◆ **Exercise objective**
What follows is a set of records; repeat them exactly, without the pictures.
++++ Provided data
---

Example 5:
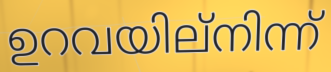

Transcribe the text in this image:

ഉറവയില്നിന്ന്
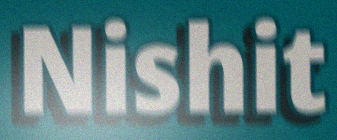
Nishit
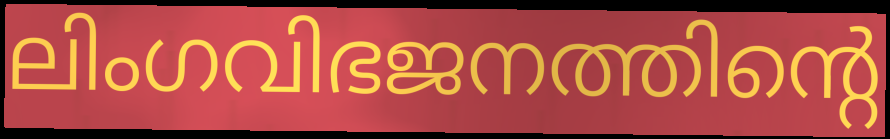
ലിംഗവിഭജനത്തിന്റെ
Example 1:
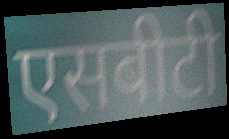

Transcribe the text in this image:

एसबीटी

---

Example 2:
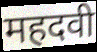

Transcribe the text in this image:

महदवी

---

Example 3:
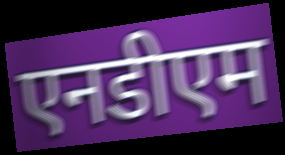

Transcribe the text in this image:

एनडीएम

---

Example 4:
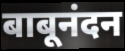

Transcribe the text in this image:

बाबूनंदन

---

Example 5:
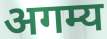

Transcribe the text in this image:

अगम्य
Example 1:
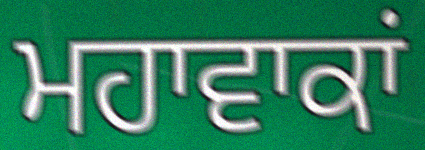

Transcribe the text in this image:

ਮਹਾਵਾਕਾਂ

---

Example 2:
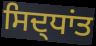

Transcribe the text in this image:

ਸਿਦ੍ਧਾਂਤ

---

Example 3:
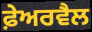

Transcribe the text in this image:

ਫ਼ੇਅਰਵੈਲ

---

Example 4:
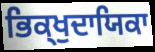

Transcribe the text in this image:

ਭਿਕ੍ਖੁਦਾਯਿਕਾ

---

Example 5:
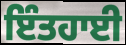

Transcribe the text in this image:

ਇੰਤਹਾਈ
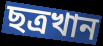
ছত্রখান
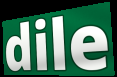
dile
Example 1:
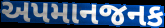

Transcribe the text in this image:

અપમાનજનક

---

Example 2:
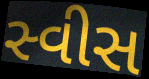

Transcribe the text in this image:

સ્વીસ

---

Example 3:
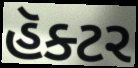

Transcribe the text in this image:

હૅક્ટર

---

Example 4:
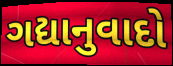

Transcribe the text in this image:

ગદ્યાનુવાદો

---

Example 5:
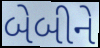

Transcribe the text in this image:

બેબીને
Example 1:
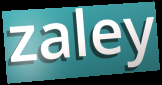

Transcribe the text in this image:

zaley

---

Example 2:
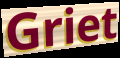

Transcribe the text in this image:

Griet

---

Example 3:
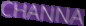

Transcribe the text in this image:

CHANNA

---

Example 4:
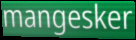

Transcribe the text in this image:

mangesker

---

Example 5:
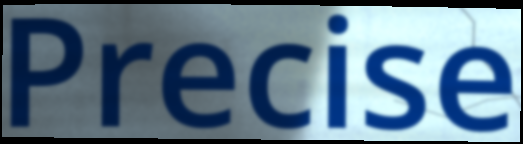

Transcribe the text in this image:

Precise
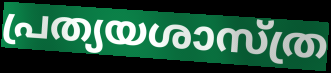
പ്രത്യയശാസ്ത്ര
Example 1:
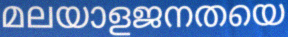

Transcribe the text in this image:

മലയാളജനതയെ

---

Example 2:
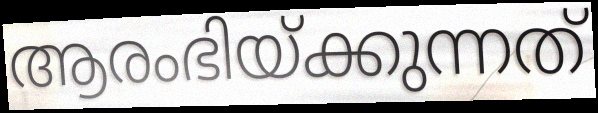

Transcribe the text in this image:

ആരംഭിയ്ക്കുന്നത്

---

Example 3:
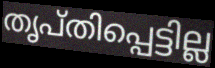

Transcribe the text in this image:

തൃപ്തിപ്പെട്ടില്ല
++++++++
◆ **Exercise response**
---

Example 5:

Transcribe the text in this image:

ഉറവയില്നിന്ന്
Nishit
ലിംഗവിഭജനത്തിന്റെ
Example 1:

Transcribe the text in this image:

एसबीटी

---

Example 2:

Transcribe the text in this image:

महदवी

---

Example 3:

Transcribe the text in this image:

एनडीएम

---

Example 4:

Transcribe the text in this image:

बाबूनंदन

---

Example 5:

Transcribe the text in this image:

अगम्य
Example 1:

Transcribe the text in this image:

ਮਹਾਵਾਕਾਂ

---

Example 2:

Transcribe the text in this image:

ਸਿਦ੍ਧਾਂਤ

---

Example 3:

Transcribe the text in this image:

ਫ਼ੇਅਰਵੈਲ

---

Example 4:

Transcribe the text in this image:

ਭਿਕ੍ਖੁਦਾਯਿਕਾ

---

Example 5:

Transcribe the text in this image:

ਇੰਤਹਾਈ
ছত্রখান
dile
Example 1:

Transcribe the text in this image:

અપમાનજનક

---

Example 2:

Transcribe the text in this image:

સ્વીસ

---

Example 3:

Transcribe the text in this image:

હૅક્ટર

---

Example 4:

Transcribe the text in this image:

ગદ્યાનુવાદો

---

Example 5:

Transcribe the text in this image:

બેબીને
Example 1:

Transcribe the text in this image:

zaley

---

Example 2:

Transcribe the text in this image:

Griet

---

Example 3:

Transcribe the text in this image:

CHANNA

---

Example 4:

Transcribe the text in this image:

mangesker

---

Example 5:

Transcribe the text in this image:

Precise
പ്രത്യയശാസ്ത്ര
Example 1:

Transcribe the text in this image:

മലയാളജനതയെ

---

Example 2:

Transcribe the text in this image:

ആരംഭിയ്ക്കുന്നത്

---

Example 3:

Transcribe the text in this image:

തൃപ്തിപ്പെട്ടില്ല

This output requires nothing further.